Putting behind them a "raid" on their residences in south Delhi earlier this year, many Africans say the Indian capital is still their "home" and offers them an environment unlike anywhere else in the world.
"India is indeed a great country. The people here are much better than in other countries, where discrimination against people from African countries is severe," James Okumurah of Johannesburg in South Africa told IANS.
A doctoral scholar at Jawaharlal Nehru University (JNU), Okumurah lives in south Delhi's Khirki Extension, where many other Africans stay. Khirki was where Somnath Bharti, then the law minister in the short-lived Aam Aadmi Party's Delhi government, led a midnight raid, alleging that Africans staying there were involved in drugs and prostitution.
"Certain Africans may be involved (in illegal activities), but doesn't make every African the same," Okumurah asserted.
Peter Masai, who works with a multinational company in Gurgaon, said after the Khirki Extension episode, more than 25 percent of the people opted to to move out of the area and reside in other parts of the city.

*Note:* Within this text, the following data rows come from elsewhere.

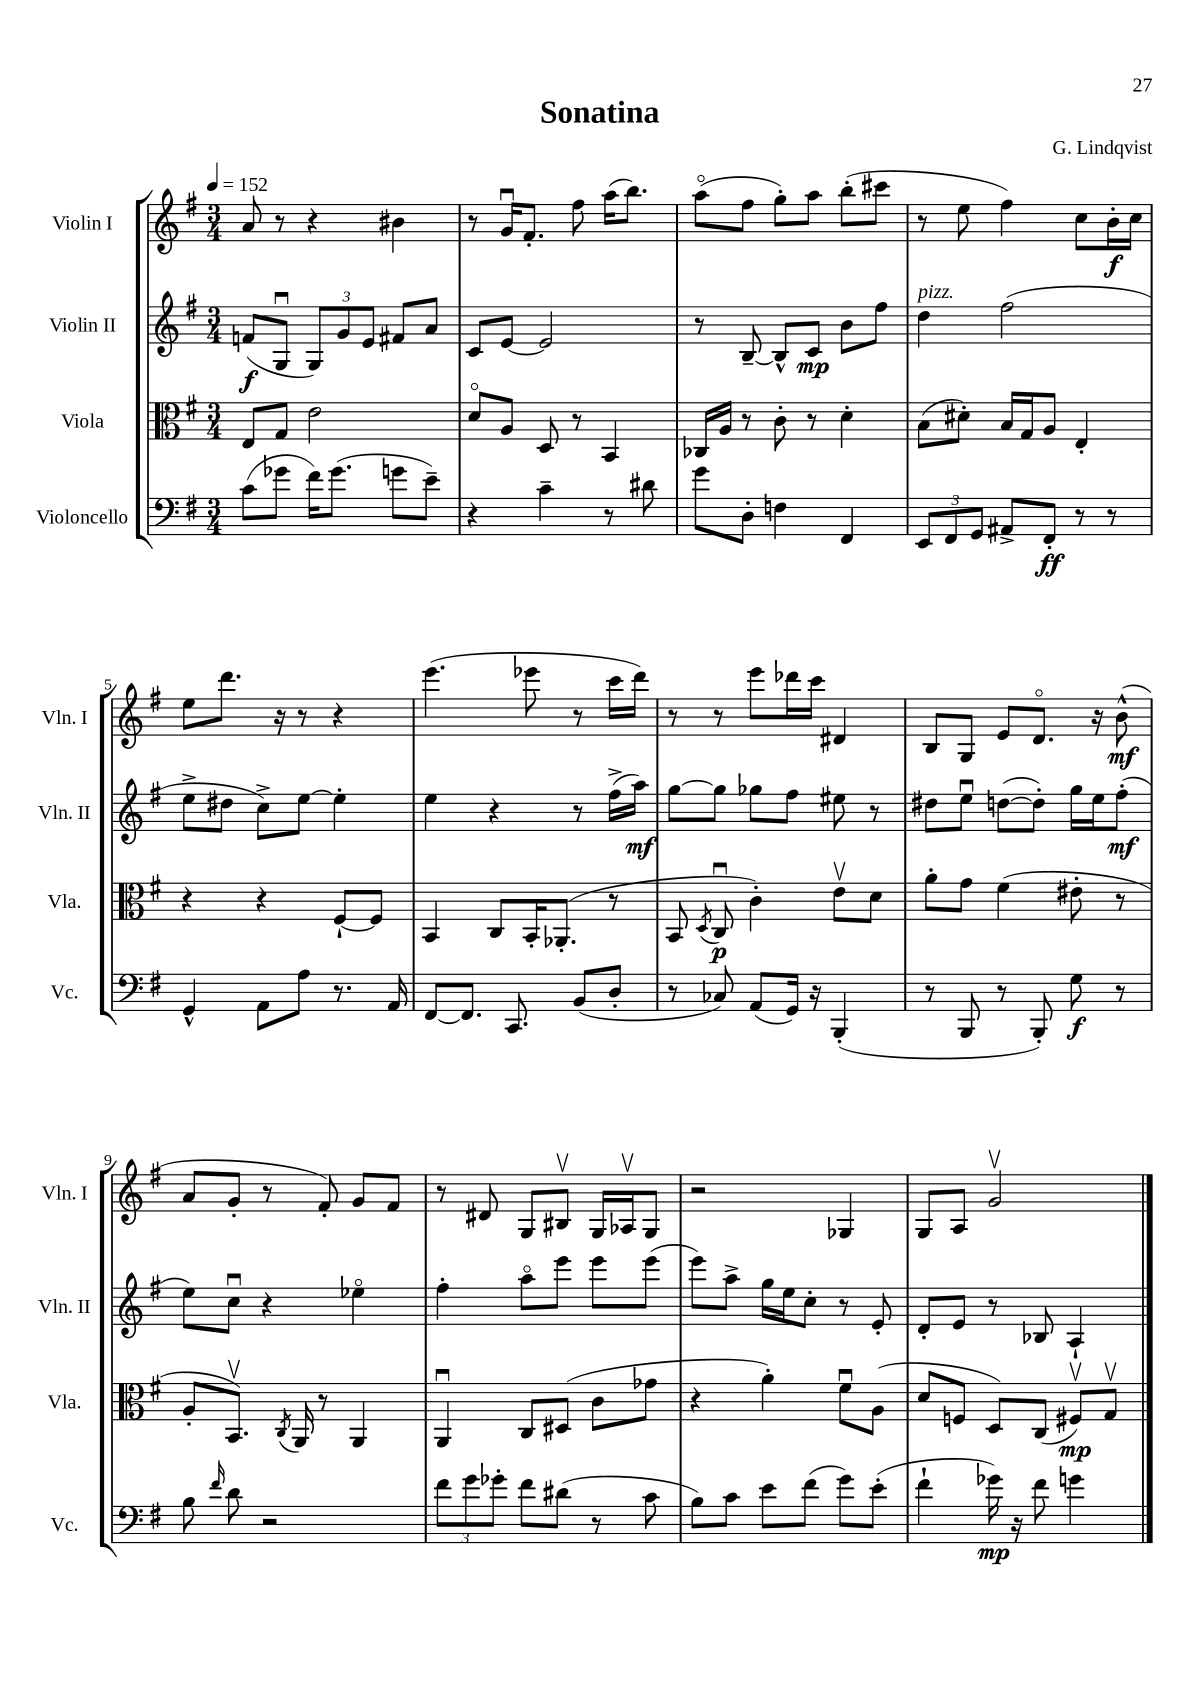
\header { title = "Sonatina" composer = "G. Lindqvist" }
<<
\new StaffGroup <<
\new Staff = "s0" \with { instrumentName = "Violin I" shortInstrumentName = "Vln. I" } {
    \clef treble \key g \major \numericTimeSignature \time 3/4 \tempo 4 = 152
    \autoBeamOff a'8 r8 r4 bis'4 |
    r8 g'16[\downbow fis'8.]-. fis''8 a''16[( b''8.]) |
    a''8[\flageolet( fis''8] g''8[-.) a''8] b''8[-.( cis'''8] |
    r8 e''8 fis''4) c''8[ b'16-.\f c''16] |
    e''8[ d'''8.] r16 r8 r4 |
    e'''4.( ees'''8 r8 c'''16[ d'''16]) |
    r8 r8 e'''8[ des'''16 c'''16] dis'4 |
    b8[ g8] e'8[ d'8.]\flageolet r16 b'8-^\mf( |
    a'8[ g'8]-. r8 fis'8-.) g'8[ fis'8] |
    r8 dis'8 g8[ bis8]\upbow g16[ aes16\upbow g8] |
    r2 ges4 |
    g8[ a8] g'2\upbow \bar "|." |
}
\new Staff = "s1" \with { instrumentName = "Violin II" shortInstrumentName = "Vln. II" } {
    \clef treble \key g \major \numericTimeSignature \time 3/4
    \autoBeamOff f'8[\f( g8]\downbow \tuplet 3/2 { g8[) g'8 e'8] } fis'8[ a'8] |
    c'8[ e'8]~ e'2 |
    r8 b8~-- b8[-^ c'8]\mp b'8[ fis''8] |
    d''4^\markup { \italic "pizz." } fis''2( |
    e''8[-> dis''8] c''8[->) e''8]~ e''4-. |
    e''4 r4 r8 fis''16[->( a''16]\mf) |
    g''8[~ g''8] ges''8[ fis''8] eis''8 r8 |
    dis''8[ e''8]\downbow d''8[~( d''8]-.) g''16[ e''16 fis''8]-.\mf( |
    e''8[) c''8]\downbow r4 ees''4\flageolet |
    fis''4-. a''8[\flageolet e'''8] e'''8[ e'''8]( |
    e'''8[) a''8]-> g''16[ e''16 c''8]-. r8 e'8-. |
    d'8[-. e'8] r8 bes8 a4-! \bar "|." |
}
\new Staff = "s2" \with { instrumentName = "Viola" shortInstrumentName = "Vla." } {
    \clef alto \key g \major \numericTimeSignature \time 3/4
    \autoBeamOff e8[ g8] e'2 |
    d'8[\flageolet a8] d8 r8 b,4 |
    ces16[ a16] r8 c'8-. r8 d'4-. |
    b8[( dis'8]-.) b16[ g16 a8] e4-. |
    r4 r4 fis8[~-! fis8] |
    b,4 c8[ b,16-. aes,8.]-.( r8 |
    b,8 \acciaccatura { d8 } c8\downbow\p c'4-.) e'8[\upbow d'8] |
    a'8[-. g'8] fis'4( eis'8-. r8 |
    a8[-. b,8.]\upbow) \acciaccatura { c8 } a,16 r8 a,4 |
    a,4\downbow c8[ dis8]( c'8[ ges'8] |
    r4 a'4-.) fis'8[\downbow a8]( |
    d'8[ f8] d8[) c8]( fis8[\upbow\mp) g8]\upbow \bar "|." |
}
\new Staff = "s3" \with { instrumentName = "Violoncello" shortInstrumentName = "Vc." } {
    \clef bass \key g \major \numericTimeSignature \time 3/4
    \autoBeamOff c'8[( ges'8] fis'16[) ges'8.]( g'8[ e'8]--) |
    r4 c'4-- r8 dis'8 |
    g'8[ d8]-. f4 fis,4 |
    \tuplet 3/2 { e,8[ fis,8 g,8] } ais,8[-> fis,8]-.\ff r8 r8 |
    g,4-^ a,8[ a8] r8. a,16 |
    fis,8[~ fis,8.] c,8. b,8[( d8]-. |
    r8 ces8) a,8[( g,16]) r16 b,,4-.( |
    r8 b,,8 r8 b,,8-.) g8\f r8 |
    b8 \grace { fis'16 } d'8 r2 |
    \tuplet 3/2 { fis'8[ g'8 ges'8]-. } fis'8[ dis'8]( r8 c'8 |
    b8[) c'8] e'8[ fis'8]( g'8[) e'8]-.( |
    fis'4-! ges'16\mp) r16 fis'8 g'4 \bar "|." |
}
>>
>>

Admitting that the episode clearly signified the rise in discrimination against the community, Masai was, however, quick to add that there were quite a few Indians who offered them help and solidarity.
"A controversy like the Khirki Extension was unexpected and shocking, and especially the way the (then) law minister alleged our people of running a drugs and prostitution ring. But it was nice to see that though a majority of the people in the area wanted us to vacate, there were still many who didn't have any problems in renting us their houses," Masai, who belong to Zimbabwe, told IANS.
He added that it all depends on people's "perception" of the community.
Ebre, from Nigeria, said India is comparatively a better country to live in - and he even has plans to settle here. "I am here because the people are good. I am even planning to open a school here and develop my business in the education sector," Ebre who lives at Arjun Nagar, also in south Delhi, told IANS.
He also brushed aside suggestions of racial discrimination. "People here cooperate and understand things. Following Bharti's raid, I have not faced any racial discrimination," said Ebre.
Agreed James Uhuru, and said that after the controversy, police have been more attentive to the problems of the African nationals.
"I have seen police personnel suggesting our girls not to be out late in the night, so as to avoid any kind of problems," Uhuru, who belongs to Nairobi, said.
"It is very clear that India will always be a great country, but some people need to change their perception towards the people from Africa," he said. The majority of Africans come here to study, they feel that education is one that drives them to the city.
For many, the city is an area of opportunity that helps them get everything at an affordable rate.
"Be it education or accessing health services, for us it is very cheap here compared to the US or European countries," said Infunanya Onyeke, who is from Kenya.
"Once you are away from home, a few things happen but that doesn't mean we will leave here and go," Onyeke, a student at Delhi University, told IANS.